Perhaps more importantly, poor patient-ventilator asynchrony has been associated with increased respiratory muscle workload [11], prolonged mechanical ventilation duration [6,12], and poorer outcome in difficult-to-wean patients [13]. However, whether patient-ventilator asynchronies simply occur more frequently in more severely ill patients or whether the occurrence of patient-ventilator asynchronies is by itself responsible for the poor prognosis is still unknown. Answering this important question requires large-scale clinical studies to assess the impact on patients’ outcome of using ventilator strategies which can improve patient-ventilator synchrony, as, for instance, new ventilatory modes such as neurally adjusted ventilatory assist or proportional assist ventilation [14,15] or Eadi-based algorithms to adapt the ventilator settings during pressure support. However, given that, until now, analyzing patient-ventilator synchrony required manual cycle-by-cycle analysis of the ventilator tracings, such large-scale studies could never be performed. By allowing an automated detection, quantification, and display of patient-ventilator asynchronies, the system introduced by Sinderby and colleagues [1] could provide the opportunity to conduct large-scale outcome studies on the impact of correcting patient-ventilator asynchrony. Finally, this system gives the possibility of diagnosing timing errors between Eadi and pressure curves with increased sensitivity compared with standard manual analysis. This, in turn, provides an interesting new tool to further assess patient-ventilator synchrony and maybe to define a cutoff between acceptable and unacceptable synchrony.

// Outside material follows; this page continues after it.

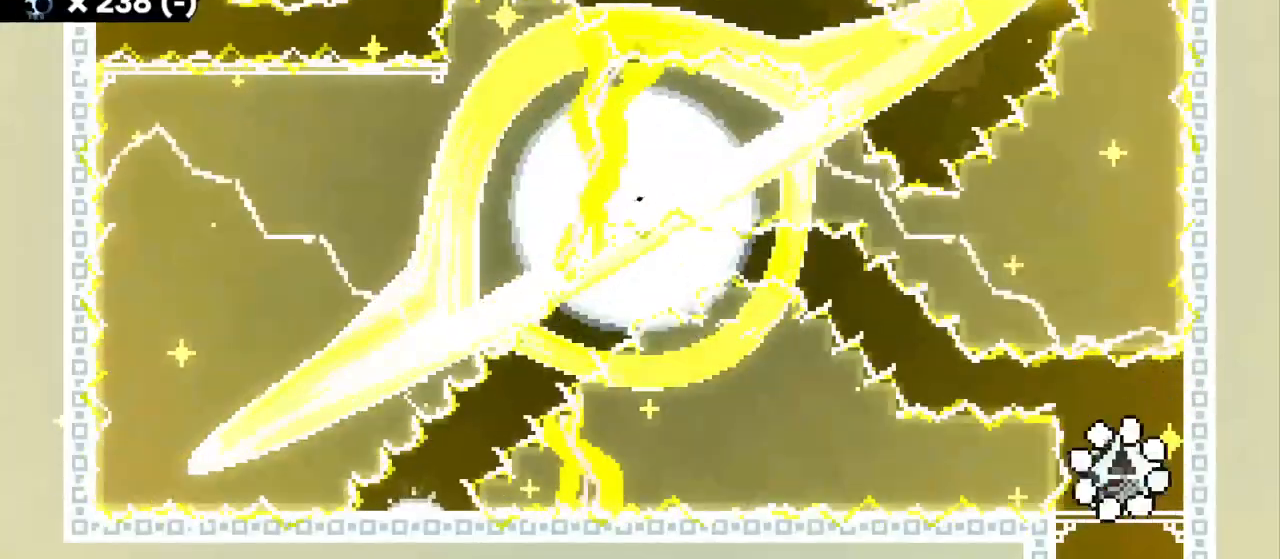
{"keys": ["grab"], "events": [[100, "d", "down"], [334, "grab", "down"], [350, "d", "up"]]}
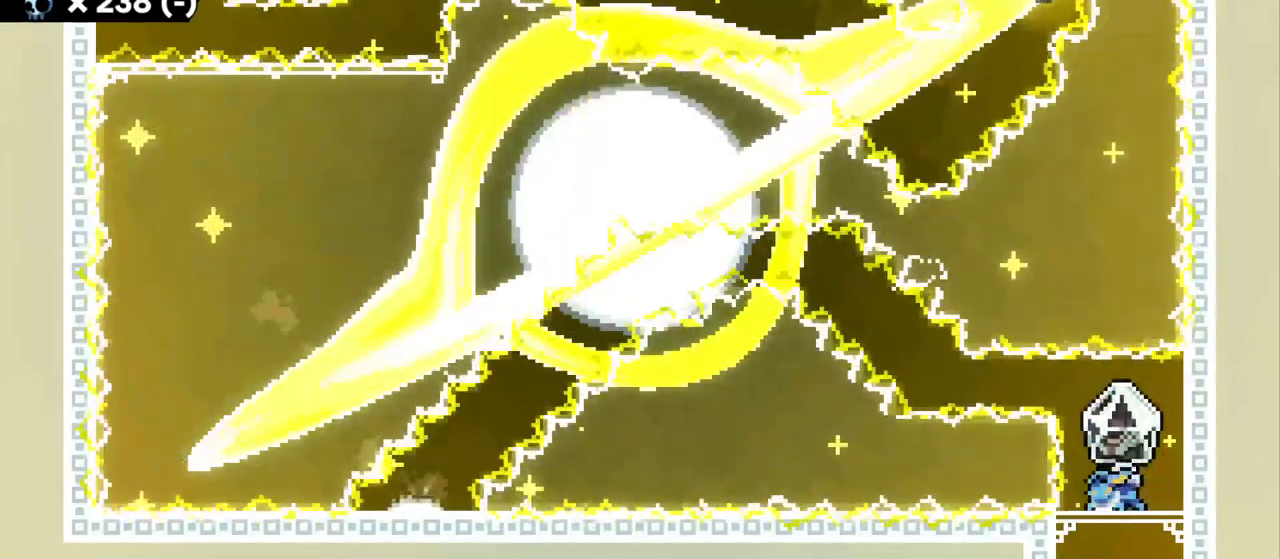
{"keys": ["a", "dash"], "events": [[150, "jump", "down"], [417, "a", "down"], [434, "dash", "down"], [450, "jump", "up"], [467, "grab", "up"]]}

In summary, the automated system presented by Sinderby and colleagues [1] to automatically detect, quantify, and display patient-ventilator asynchrony is a promising monitoring tool that should help intensive care clinicians extend their knowledge of patient-ventilator interaction and further improve assisted mechanical ventilation.

Abbreviations

Eadi: Diaphragmatic electrical activity.

Competing interests

The authors declare that they have no competing interests.